◆ **Exercise details**
Report how many of the lines below contain the word "list", giving only the number.

◆ **The input**
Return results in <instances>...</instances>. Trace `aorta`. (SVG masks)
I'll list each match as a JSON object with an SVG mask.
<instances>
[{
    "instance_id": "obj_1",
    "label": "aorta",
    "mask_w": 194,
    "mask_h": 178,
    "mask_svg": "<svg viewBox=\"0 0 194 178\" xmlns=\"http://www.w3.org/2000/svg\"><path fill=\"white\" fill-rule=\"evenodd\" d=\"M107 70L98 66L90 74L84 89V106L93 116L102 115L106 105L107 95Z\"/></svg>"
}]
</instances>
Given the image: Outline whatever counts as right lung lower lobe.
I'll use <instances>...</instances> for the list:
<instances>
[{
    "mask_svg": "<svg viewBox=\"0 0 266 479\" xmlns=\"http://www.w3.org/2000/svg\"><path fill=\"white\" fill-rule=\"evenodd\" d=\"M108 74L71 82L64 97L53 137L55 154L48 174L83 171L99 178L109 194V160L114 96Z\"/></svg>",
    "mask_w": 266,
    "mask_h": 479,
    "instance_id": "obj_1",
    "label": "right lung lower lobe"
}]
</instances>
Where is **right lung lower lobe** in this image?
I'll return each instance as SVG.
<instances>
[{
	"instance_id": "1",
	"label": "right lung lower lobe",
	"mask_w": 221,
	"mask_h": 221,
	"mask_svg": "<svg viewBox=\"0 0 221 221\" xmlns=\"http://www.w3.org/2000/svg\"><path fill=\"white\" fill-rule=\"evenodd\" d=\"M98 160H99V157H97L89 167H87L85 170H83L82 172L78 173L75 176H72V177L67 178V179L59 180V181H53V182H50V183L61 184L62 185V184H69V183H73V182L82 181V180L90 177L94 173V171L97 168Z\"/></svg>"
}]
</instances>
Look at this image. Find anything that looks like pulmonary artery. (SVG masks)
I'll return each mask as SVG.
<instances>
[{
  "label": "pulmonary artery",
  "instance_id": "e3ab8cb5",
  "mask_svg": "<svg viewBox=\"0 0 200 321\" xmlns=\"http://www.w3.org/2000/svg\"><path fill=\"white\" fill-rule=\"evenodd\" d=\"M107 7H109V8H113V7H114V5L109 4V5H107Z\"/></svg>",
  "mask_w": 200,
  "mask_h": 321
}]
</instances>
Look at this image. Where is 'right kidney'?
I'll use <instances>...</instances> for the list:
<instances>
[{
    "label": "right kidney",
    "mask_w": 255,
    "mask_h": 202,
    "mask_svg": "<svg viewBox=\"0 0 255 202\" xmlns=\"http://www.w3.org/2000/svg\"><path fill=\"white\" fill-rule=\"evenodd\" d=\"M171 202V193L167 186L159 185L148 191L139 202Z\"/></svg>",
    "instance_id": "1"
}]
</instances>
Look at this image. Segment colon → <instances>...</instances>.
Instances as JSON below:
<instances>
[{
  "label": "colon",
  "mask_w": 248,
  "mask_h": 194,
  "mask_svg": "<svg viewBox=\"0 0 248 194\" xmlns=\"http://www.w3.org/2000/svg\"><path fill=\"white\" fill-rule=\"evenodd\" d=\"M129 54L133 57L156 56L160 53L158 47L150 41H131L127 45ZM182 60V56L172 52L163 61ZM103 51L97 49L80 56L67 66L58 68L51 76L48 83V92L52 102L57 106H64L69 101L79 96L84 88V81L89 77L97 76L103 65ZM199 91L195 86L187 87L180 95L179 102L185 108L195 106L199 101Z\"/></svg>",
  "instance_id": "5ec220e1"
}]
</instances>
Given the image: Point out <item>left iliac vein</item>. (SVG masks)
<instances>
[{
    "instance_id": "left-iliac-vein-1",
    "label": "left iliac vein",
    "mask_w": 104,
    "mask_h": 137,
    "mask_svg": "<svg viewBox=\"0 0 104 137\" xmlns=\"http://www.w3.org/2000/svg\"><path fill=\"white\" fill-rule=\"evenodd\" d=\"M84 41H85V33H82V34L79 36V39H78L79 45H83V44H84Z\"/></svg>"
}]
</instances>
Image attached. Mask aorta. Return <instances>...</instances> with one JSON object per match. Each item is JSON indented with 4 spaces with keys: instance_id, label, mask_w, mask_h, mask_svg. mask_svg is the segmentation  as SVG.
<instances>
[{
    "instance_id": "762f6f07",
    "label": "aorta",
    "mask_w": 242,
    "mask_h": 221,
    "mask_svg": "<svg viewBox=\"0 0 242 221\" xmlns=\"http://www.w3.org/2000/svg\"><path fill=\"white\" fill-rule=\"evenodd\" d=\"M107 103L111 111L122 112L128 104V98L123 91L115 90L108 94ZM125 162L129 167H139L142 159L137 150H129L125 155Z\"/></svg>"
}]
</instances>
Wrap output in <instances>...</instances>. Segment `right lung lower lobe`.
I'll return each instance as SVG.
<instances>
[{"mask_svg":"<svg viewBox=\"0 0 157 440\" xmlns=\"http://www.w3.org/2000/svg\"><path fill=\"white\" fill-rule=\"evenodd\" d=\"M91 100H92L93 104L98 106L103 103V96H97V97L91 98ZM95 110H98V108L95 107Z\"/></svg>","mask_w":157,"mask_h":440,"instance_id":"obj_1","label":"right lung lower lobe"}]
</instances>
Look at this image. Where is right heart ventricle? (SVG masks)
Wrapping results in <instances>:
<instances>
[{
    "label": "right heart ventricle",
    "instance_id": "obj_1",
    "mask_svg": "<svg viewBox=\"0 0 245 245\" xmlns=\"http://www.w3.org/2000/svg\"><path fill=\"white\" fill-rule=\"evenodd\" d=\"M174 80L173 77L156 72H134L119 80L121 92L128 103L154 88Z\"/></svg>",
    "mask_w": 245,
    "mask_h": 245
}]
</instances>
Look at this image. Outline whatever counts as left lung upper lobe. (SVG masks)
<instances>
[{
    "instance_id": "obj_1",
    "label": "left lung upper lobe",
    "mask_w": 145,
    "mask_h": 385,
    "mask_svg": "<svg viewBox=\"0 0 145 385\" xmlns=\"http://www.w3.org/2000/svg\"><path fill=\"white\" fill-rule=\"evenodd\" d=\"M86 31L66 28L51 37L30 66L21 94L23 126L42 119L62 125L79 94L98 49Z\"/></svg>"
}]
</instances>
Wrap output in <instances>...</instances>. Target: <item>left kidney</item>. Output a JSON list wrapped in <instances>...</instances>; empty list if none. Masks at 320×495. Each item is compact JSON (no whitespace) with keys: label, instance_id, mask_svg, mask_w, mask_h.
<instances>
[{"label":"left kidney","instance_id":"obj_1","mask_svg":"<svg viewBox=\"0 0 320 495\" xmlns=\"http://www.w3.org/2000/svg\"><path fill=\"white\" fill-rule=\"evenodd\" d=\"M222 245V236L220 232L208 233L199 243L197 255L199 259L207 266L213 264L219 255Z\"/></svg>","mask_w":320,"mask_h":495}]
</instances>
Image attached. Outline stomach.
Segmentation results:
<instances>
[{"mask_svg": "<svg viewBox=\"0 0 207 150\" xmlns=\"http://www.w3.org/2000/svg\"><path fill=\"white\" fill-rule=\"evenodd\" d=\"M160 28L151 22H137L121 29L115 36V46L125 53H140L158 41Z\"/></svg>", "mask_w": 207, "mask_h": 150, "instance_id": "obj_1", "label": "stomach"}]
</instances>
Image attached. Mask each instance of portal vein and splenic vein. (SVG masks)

◆ **Answer to this exercise**
4